--- ENTRIES SUPPLIED ---

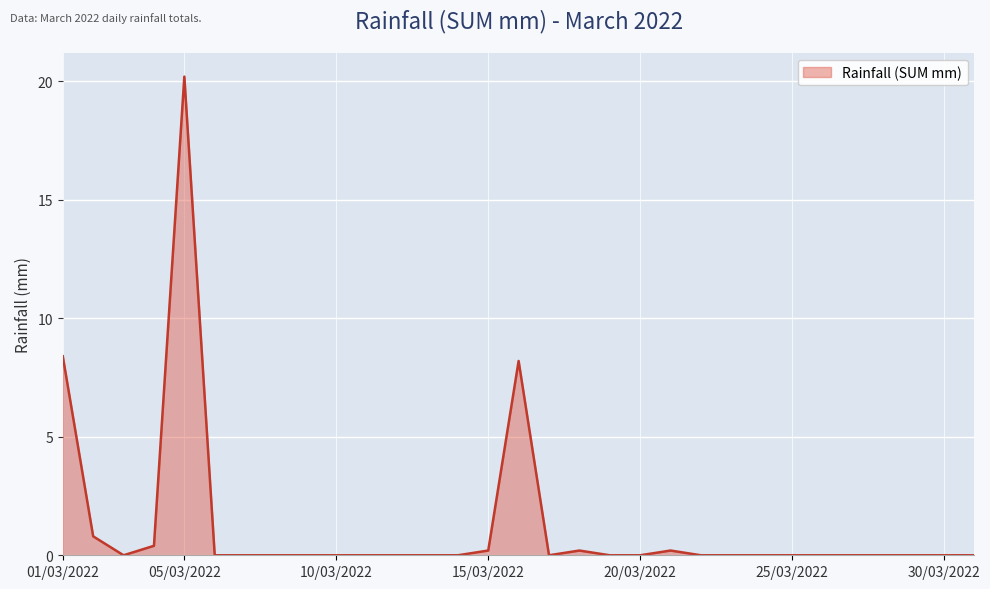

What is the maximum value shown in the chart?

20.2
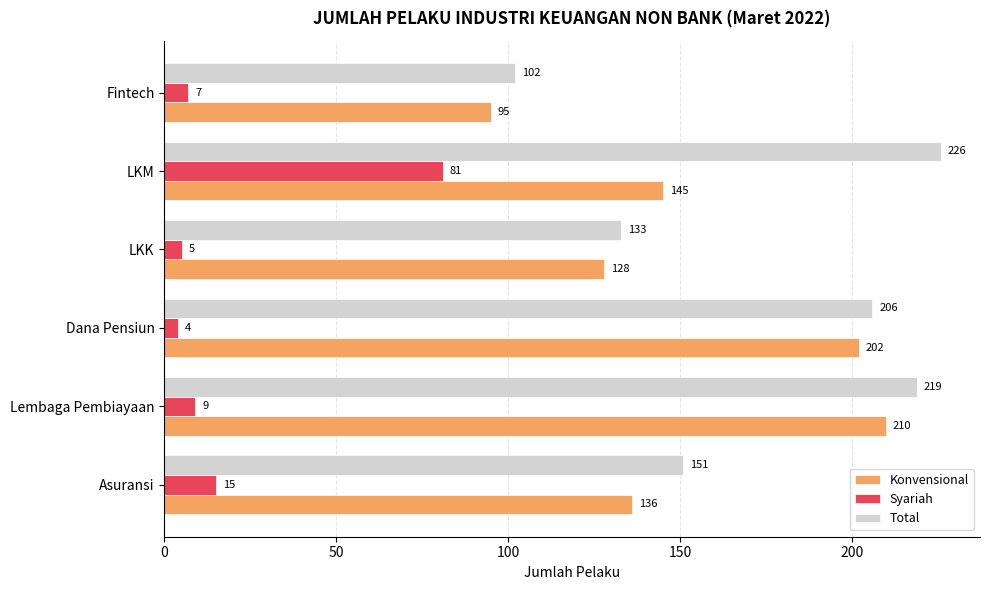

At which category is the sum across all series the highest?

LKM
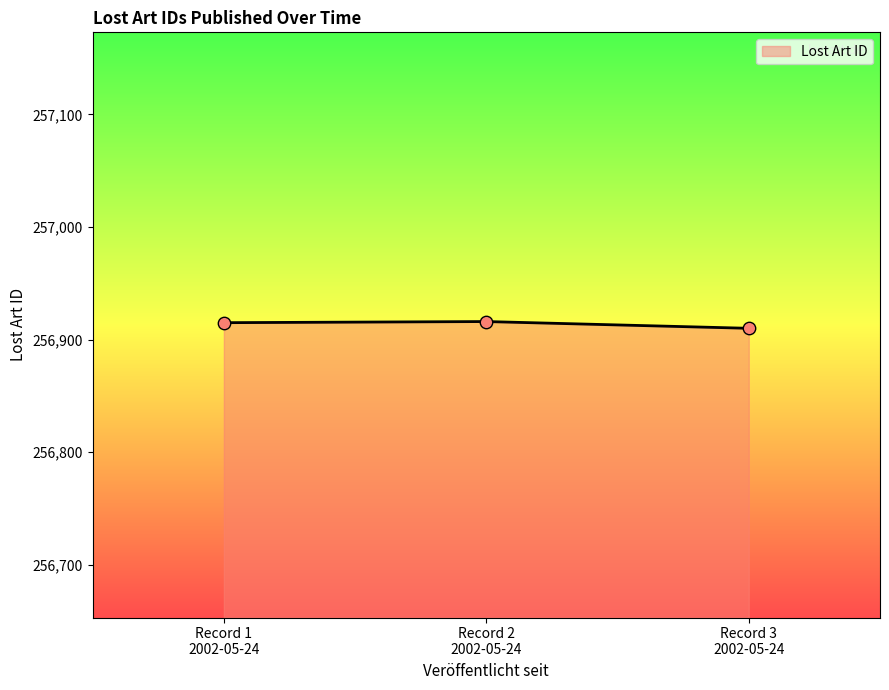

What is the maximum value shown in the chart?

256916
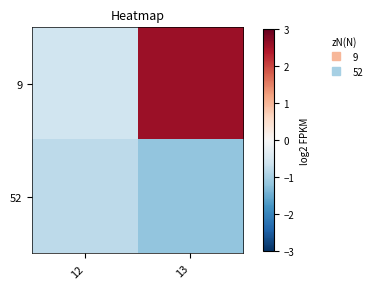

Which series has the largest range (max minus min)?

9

---

### THE TASK:
Substitute "largest value" for "maximum value" in every item above, keeping everything else the same. Omit the pictures from your answer.

### REPLY:
What is the largest value shown in the chart?

20.2

At which category is the sum across all series the highest?

LKM

What is the largest value shown in the chart?

256916

Which series has the largest range (max minus min)?

9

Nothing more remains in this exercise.